→ Activity 1: In the passage about the Kent village of Eythorne below, which nearby place was only about a mile away, and in what year did it close?
→ Activity 2: Continue the passage about the Kent village of Eythorne below, starting after its final sentence.

→ Reading text:

**********

Village in Kent, England

Eythorne is a civil parish and small village located 7.3 miles north-northwest of Dover in Kent, with a combined population of approximately 2,500 residents including nearby villages Barfrestone and Elvington. Although not classed as one of the former pit villages of Kent, it was only about a mile from Tilmanstone – which closed in 1986. Today many of its residents commute to work in Dover, Deal and Canterbury.

Eythorne Baptist Church is more than 450 years old and one of the first Baptist churches in the United Kingdom. Esther Copley, wife of William Copley, who was a minister in Eythorne from about 1839 to 1843, was a prolific and successful writer of children's books and books on the domestic economy. She died in the village in 1851.

Eythorne once had three pubs; The Crown is still trading, but the White Horse and the Palm Tree are long closed, both now being residential properties.

**********

→ Supplied entries:
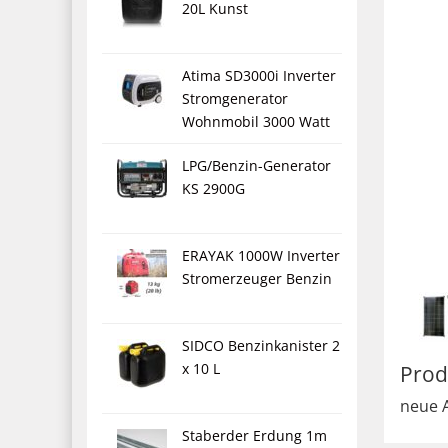
20L Kunst
Atima SD3000i Inverter
Stromgenerator
Wohnmobil 3000 Watt
LPG/Benzin-Generator
KS 2900G
ERAYAK 1000W Inverter
Stromerzeuger Benzin
SIDCO Benzinkanister 2
x 10 L
Prod
neue A
Staberder Erdung 1m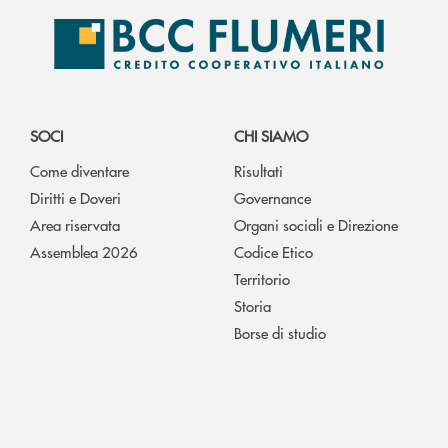
SOCI
CHI SIAMO
Come diventare
Risultati
Diritti e Doveri
Governance
Area riservata
Organi sociali e Direzione
Assemblea 2026
Codice Etico
Territorio
Storia
Borse di studio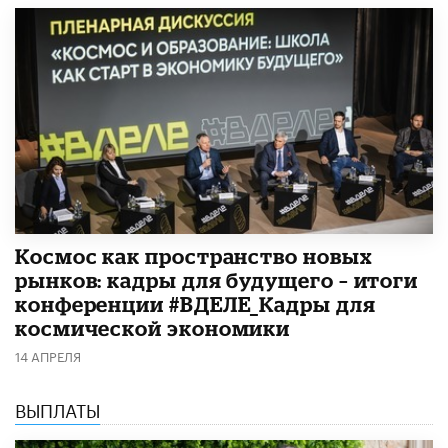
Космос как пространство новых
рынков: кадры для будущего – итоги
конференции #ВДЕЛЕ_Кадры для
космической экономики
14 АПРЕЛЯ
ВЫПЛАТЫ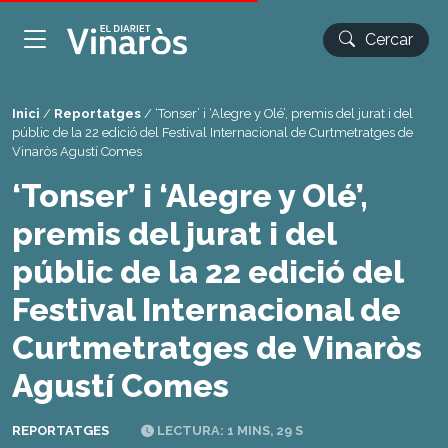
Cercar
Inici
/
Reportatges
/
‘Tonser’ i ‘Alegre y Olé’, premis del jurat i del
públic de la 22 edició del Festival Internacional de Curtmetratges de
Vinaròs Agustí Comes
‘Tonser’ i ‘Alegre y Olé’,
premis del jurat i del
públic de la 22 edició del
Festival Internacional de
Curtmetratges de Vinaròs
Agustí Comes
REPORTATGES
LECTURA: 1 MINS, 29 S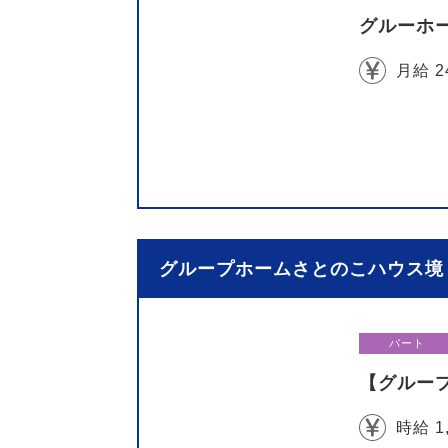
グルーホ
月給 2
グループホームさとのこハウス境 
パート
【グループ
時給 1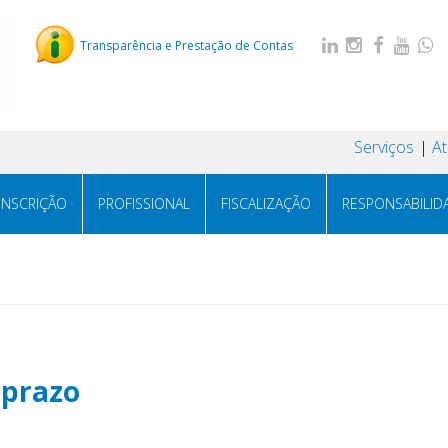
Transparência e Prestação de Contas
Serviços
A
INSCRIÇÃO
PROFISSIONAL
FISCALIZAÇÃO
RESPONSABILID
 prazo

**********

→ Response 1: Tilmanstone, which closed in 1986.

→ Response 2:
Eythorne is historically divided into two halves: Lower Eythorne, where the Church of England and Roman Catholic churches are situated, and Upper Eythorne, where the village shop and the Crown public house are located, and where most of today's villagers live. Many reside in the small housing developments that sprang up in the late 1960s and early 1970s.

==Governance==
Eythorne is in the electoral ward called Eythorne and Shepherdswell. The population of this ward at the 2011 Census was 4,815.

==Transport==
There are buses to Dover and Canterbury, located 13 miles away. The nearest railway station is 3 miles away in the nearby village of Shepherdswell. The village is on the heritage East Kent Railway.

== Amenities==
Eythorne has a post office, a primary school, a pub and a village shop.